Tracing messages manually

One can manually write any message at any point in the application to the Trasier backend. This is useful if someone has an interceptor that is not yet supported by the library. There are also cases when it is important to see an internal state of the application along with the messages exchanged by services (complicated algorithms, filter logic, etc).

The following snipped demonstrates how to do that:

Filter.java
@Autowired
private Tracer tracer;

private void traceableFilterMethod(Filter filter, List<String> data) {

    Scope scope = tracer.buildSpan("MY_OPERATION_NAME")
                .withTag(Tags.SPAN_KIND.getKey(), Tags.SPAN_KIND_CLIENT)
                .startActive(true);

    Span trasierSpan = null;

    if (scope instanceof TrasierScope) {
        trasierSpan = ((TrasierSpan) scope.span()).unwrap();
    }

    if (trasierSpan != null) {
        trasierSpan.setIncomingContentType(ContentType.TEXT);
        trasierSpan.setBeginProcessingTimestamp(System.currentTimeMillis());
        trasierSpan.setIncomingData(data.toString());
    }

    filter.apply(data); // try-catch omitted for readability

    if (trasierSpan != null) {
        trasierSpan.setOutgoingContentType(ContentType.TEXT);
        trasierSpan.setFinishProcessingTimestamp(System.currentTimeMillis());
        trasierSpan.setOutgoingData(data.toString());
        trasierSpan.setStatus(TrasierConstants.STATUS_OK);

        tracer.scopeManager().active().close();
    }

}

In a similar way we can implement a custom http filter:

HttpFilter
@Autowired
private Tracer tracer;

@Override
public void doFilter(ServletRequest servletRequest, ServletResponse servletResponse, FilterChain filterChain) {

    CachedServletRequestWrapper request = createCachedRequest((HttpServletRequest) servletRequest);
    CachedServletResponseWrapper response = createCachedResponse((HttpServletResponse) servletResponse);

    Scope scope = tracer.buildSpan("MY_OPERATION_NAME")
                .withTag(Tags.SPAN_KIND.getKey(), Tags.SPAN_KIND_CLIENT)
                .startActive(true);

    Span trasierSpan = null;

    if (scope instanceof TrasierScope) {
        trasierSpan = ((TrasierSpan) scope.span()).unwrap();
    }

    if (trasierSpan != null) {
        currentSpan.setIncomingData(new String(request.getContentAsByteArray()));
        currentSpan.setIncomingHeader(getRequestHeaders(request));
        currentSpan.setIncomingContentType(ContentType.XML);
        currentSpan.setBeginProcessingTimestamp(System.currentTimeMillis());
    }

    filterChain.doFilter(request, response); // try-catch omitted for readability

    if (trasierSpan != null) {
        trasierSpan.setOutgoingData(response.getContentAsByteArray());
        trasierSpan.setOutgoingHeader(extractHeaders(messageContext.getResponse()));
        trasierSpan.setOutgoingContentType(ContentType.XML);
        trasierSpan.setFinishProcessingTimestamp(System.currentTimeMillis());
        trasierSpan.setStatus(TrasierConstants.STATUS_OK);

        tracer.scopeManager().active().close();
    }
}

Integration without spring

At the moment the Java Client is spring based only.
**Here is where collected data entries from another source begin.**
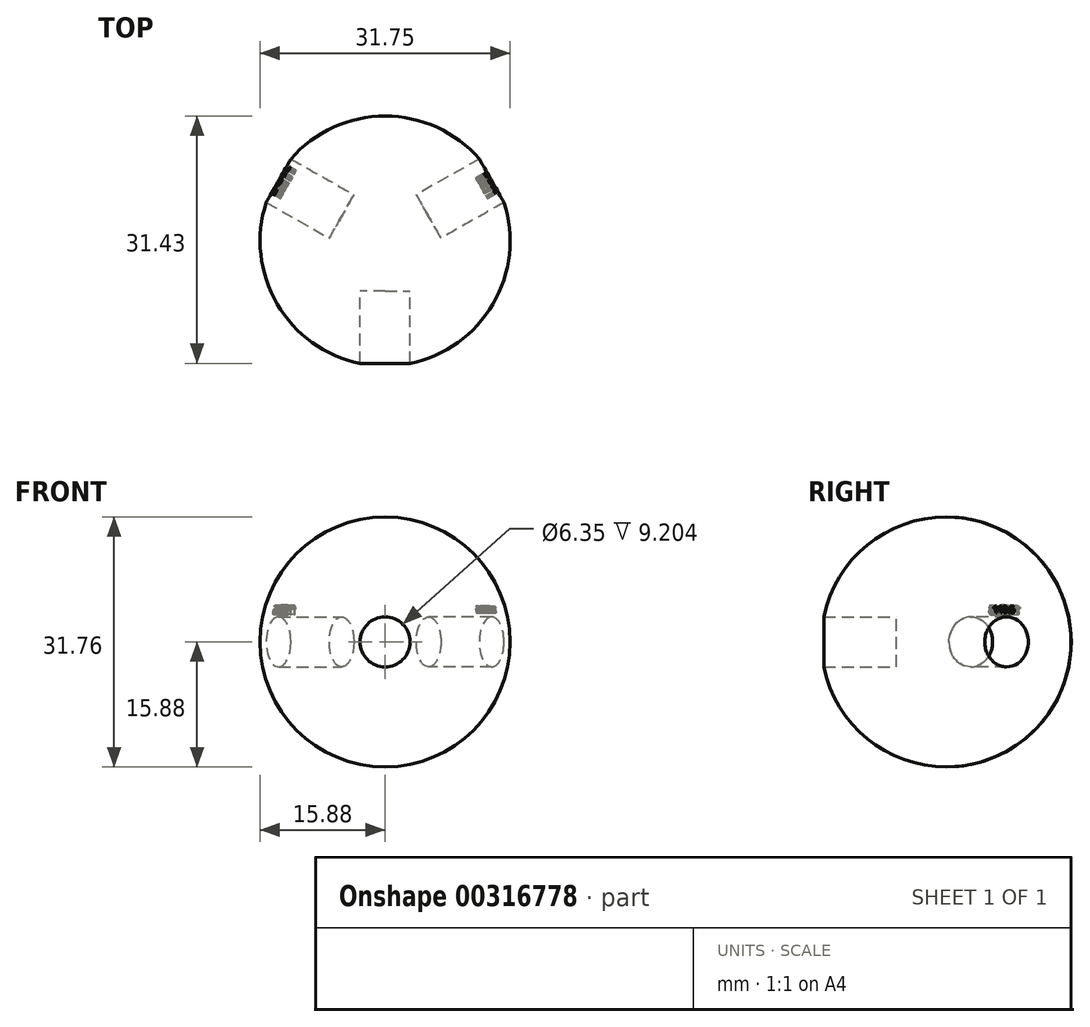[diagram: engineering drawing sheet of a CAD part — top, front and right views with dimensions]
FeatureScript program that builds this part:
annotation { "Feature Type Name" : "Feature", "Feature Type Description" : "" }
export const myFeature = defineFeature(function(context is Context, id is Id, definition is map)
    precondition{}
    {
        {
            var Q0;
            Q0=qCreatedBy(makeId("Front.planeOp"),FACE);
            var sketch = newSketch(context, id + "F0", { "sketchPlane" : qUnion([Q0])});
            skArc(sketch, "E0", {"start": v(0, 15.88) * mm, "mid": v(-15.88, 0) * mm, "end": v(0, -15.88) * mm});
            skLineSegment(sketch, "E1", {"start": v(0, 15.88) * mm, "end": v(0, -15.88) * mm});
            skSolve(sketch);
        }
        {
            var Q0;
            Q0=qCreatedBy(makeId("Top.planeOp"),FACE);
            var sketch = newSketch(context, id + "F1", { "sketchPlane" : qUnion([Q0])});
            skCircle(sketch, "E2", {"center": v(0, 0) * mm, "radius": 15.88 * mm});
            skSolve(sketch);
        }
        {
            var Q0;
            Q0=makeQuery(id+"F0.imprint","IMPRINT",FACE,{"disambiguationData":[TD([[makeQuery(id+"F0.imprint","IMPRINT",EDGE,{"derivedFrom":sQuery(id+"F0.wireOp",EDGE,"E0")}),1.0]])]});
            var Q1;
            Q1=sQuery(id+"F1.wireOp",EDGE,"E2");
            revolve(context, id + "F2", {"entities" : qUnion([Q0]), "axis" : qUnion([Q1]), "revolveType" : RevolveType.FULL});
        }
        {
            var Q0;
            Q0=qCreatedBy(makeId("Front.planeOp"),FACE);
            cPlane(context, id + "F3", {"entities" : qUnion([Q0]), "cplaneType" : CPlaneType.OFFSET, "offset" : 6.35 * mm, "width" : 152.4 * mm, "height" : 152.4 * mm});
        }
        {
            var Q0;
            Q0=qCreatedBy(id+"F3.planeOp",FACE);
            var sketch = newSketch(context, id + "F4", { "sketchPlane" : qUnion([Q0])});
            skCircle(sketch, "E3", {"center": v(0, 0) * mm, "radius": 3.18 * mm});
            skSolve(sketch);
        }
        {
            var Q0;
            Q0=qSketchRegion(id+"F4",true);
            extrude(context, id + "F5", {"entities" : qUnion([Q0]), "depth" : 25.4 * mm});
        }
        {
            var Q0;
            Q0=qCreatedBy(makeId("Right.planeOp"),FACE);
            var sketch = newSketch(context, id + "F6", { "sketchPlane" : qUnion([Q0])});
            skLineSegment(sketch, "E4", {"start": v(0, 67.47) * mm, "end": v(0, -53.83) * mm, "construction": true});
            skSolve(sketch);
        }
        {
            var Q0;
            Q0=qCreatedBy(makeId("Top.planeOp"),FACE);
            var sketch = newSketch(context, id + "F7", { "sketchPlane" : qUnion([Q0])});
            skLineSegment(sketch, "E5", {"start": v(69.95, 0) * mm, "end": v(-61.3, 0) * mm, "construction": true});
            skSolve(sketch);
        }
        {
            var Q0;
            Q0=makeQuery(id+"F5.opExtrude","SWEPT_BODY",BODY,{"disambiguationData":[OSD([sQuery(id+"F4.wireOp",EDGE,"E3")])]});
            var Q1;
            Q1=sQuery(id+"F7.wireOp",EDGE,"E5");
            transform(context, id + "F8", {"entities" : qUnion([Q0]), "transformType" : TransformType.ROTATION, "transformAxis" : qUnion([Q1]), "angle" : 119.9 * degree, "makeCopy" : true});
        }
        {
            var Q0;
            Q0=makeQuery(id+"F5.opExtrude","SWEPT_BODY",BODY,{"disambiguationData":[OSD([sQuery(id+"F4.wireOp",EDGE,"E3")])]});
            var Q1;
            Q1=sQuery(id+"F6.wireOp",EDGE,"E4");
            transform(context, id + "F9", {"entities" : qUnion([Q0]), "transformType" : TransformType.ROTATION, "transformAxis" : qUnion([Q1]), "angle" : 119.5 * degree, "makeCopy" : true});
        }
        {
            var Q0;
            Q0=makeQuery(id+"F5.opExtrude","SWEPT_BODY",BODY,{"disambiguationData":[OSD([sQuery(id+"F4.wireOp",EDGE,"E3")])]});
            var Q1;
            Q1=sQuery(id+"F6.wireOp",EDGE,"E4");
            transform(context, id + "F10", {"entities" : qUnion([Q0]), "transformType" : TransformType.ROTATION, "transformAxis" : qUnion([Q1]), "angle" : 119.5 * degree, "oppositeDirection" : true, "makeCopy" : true});
        }
        {
            var Q0;
            Q0=makeQuery(id+"F9.opPattern","COPY",FACE,{"derivedFrom":makeQuery(id+"F5.opExtrude","CAP_FACE",FACE,{"disambiguationData":[OSD([sQuery(id+"F4.wireOp",EDGE,"E3")])],"isStart":false}),"instanceName":"1"});
            cPlane(context, id + "F11", {"entities" : qUnion([Q0]), "cplaneType" : CPlaneType.OFFSET, "offset" : 14.4 * mm, "oppositeDirection" : true, "width" : 152.4 * mm, "height" : 152.4 * mm});
        }
        {
            var Q0;
            Q0=qCreatedBy(id+"F11.planeOp",FACE);
            var sketch = newSketch(context, id + "F12", { "sketchPlane" : qUnion([Q0])});
            skText(sketch, "E6", { "text": "119.5", "fontName": "OpenSans-Bold.ttf"});
            const initialGuessF12  = {"E6": [-0.00236, 0.00346, 1, 0, 0.00121]};
            skSetInitialGuess(sketch, initialGuessF12);
            skSolve(sketch);
        }
        {
            var Q0;
            Q0 = qSketchRegion(id + "F12", true);
            extrude(context, id + "F13", {"entities" : qUnion([Q0]), "operationType" : NewBodyOperationType.REMOVE, "oppositeDirection" : true, "depth" : 3.1 * mm});
        }
        {
            var Q0;
            Q0=makeQuery(id+"F10.opPattern","COPY",FACE,{"derivedFrom":makeQuery(id+"F5.opExtrude","CAP_FACE",FACE,{"disambiguationData":[OSD([sQuery(id+"F4.wireOp",EDGE,"E3")])],"isStart":false}),"instanceName":"1"});
            cPlane(context, id + "F14", {"entities" : qUnion([Q0]), "cplaneType" : CPlaneType.OFFSET, "offset" : 15.06 * mm, "oppositeDirection" : true, "width" : 152.4 * mm, "height" : 152.4 * mm});
        }
        {
            var Q0;
            Q0=qCreatedBy(id+"F14.planeOp",FACE);
            var sketch = newSketch(context, id + "F15", { "sketchPlane" : qUnion([Q0])});
            skText(sketch, "E7", { "text": "119.5", "fontName": "OpenSans-Bold.ttf"});
            const initialGuessF15  = {"E7": [-0.00178, 0.0037, 1, 0, 0.00088]};
            skSetInitialGuess(sketch, initialGuessF15);
            skSolve(sketch);
        }
        {
            var Q0;
            Q0 = qSketchRegion(id + "F15", true);
            extrude(context, id + "F16", {"entities" : qUnion([Q0]), "operationType" : NewBodyOperationType.REMOVE, "oppositeDirection" : true, "depth" : 2.72 * mm});
        }
        {
            var Q0;
            Q0=makeQuery(id+"F5.opExtrude","SWEPT_BODY",BODY,{"disambiguationData":[OSD([sQuery(id+"F4.wireOp",EDGE,"E3")])]});
            var Q1;
            Q1=makeQuery(id+"F2.opRevolve","SWEPT_BODY",BODY,{"disambiguationData":[OSD([sQuery(id+"F0.wireOp",EDGE,"E0"),sQuery(id+"F0.wireOp",EDGE,"E1")])]});
            booleanBodies(context, id + "F17", {"operationType" : BooleanOperationType.SUBTRACTION, "tools" : qUnion([Q0]), "targets" : qUnion([Q1])});
        }
        {
            var Q0;
            Q0=makeQuery(id+"F9.opPattern","COPY",BODY,{"derivedFrom":makeQuery(id+"F5.opExtrude","SWEPT_BODY",BODY,{"disambiguationData":[OSD([sQuery(id+"F4.wireOp",EDGE,"E3")])]}),"instanceName":"1"});
            var Q1;
            Q1=makeQuery(id+"F2.opRevolve","SWEPT_BODY",BODY,{"disambiguationData":[OSD([sQuery(id+"F0.wireOp",EDGE,"E0"),sQuery(id+"F0.wireOp",EDGE,"E1")])]});
            booleanBodies(context, id + "F18", {"operationType" : BooleanOperationType.SUBTRACTION, "tools" : qUnion([Q0]), "targets" : qUnion([Q1])});
        }
        {
            var Q0;
            Q0=makeQuery(id+"F10.opPattern","COPY",BODY,{"derivedFrom":makeQuery(id+"F5.opExtrude","SWEPT_BODY",BODY,{"disambiguationData":[OSD([sQuery(id+"F4.wireOp",EDGE,"E3")])]}),"instanceName":"1"});
            var Q1;
            Q1=makeQuery(id+"F2.opRevolve","SWEPT_BODY",BODY,{"disambiguationData":[OSD([sQuery(id+"F0.wireOp",EDGE,"E0"),sQuery(id+"F0.wireOp",EDGE,"E1")])]});
            booleanBodies(context, id + "F19", {"operationType" : BooleanOperationType.SUBTRACTION, "tools" : qUnion([Q0]), "targets" : qUnion([Q1])});
        }
        {
            var Q0;
            Q0=makeQuery(id+"F8.opPattern","COPY",BODY,{"derivedFrom":makeQuery(id+"F5.opExtrude","SWEPT_BODY",BODY,{"disambiguationData":[OSD([sQuery(id+"F4.wireOp",EDGE,"E3")])]}),"instanceName":"1"});
            deleteBodies(context, id + "F20", {"entities" : qUnion([Q0])});
        }
    });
Further implementations are planned. By then one hast to handle the context propagation in the application on its own. The API, interceptors and client interface can be taken from trasier-client-core and trasier-client-api. The OAuth can be implemented in a similar way as it is in OAuthTokenSafe.

Integration in non-java application

At the moment there are no clients for languages other than Java. One must take care about the context propagation, auth and send the data to Trasier Backend.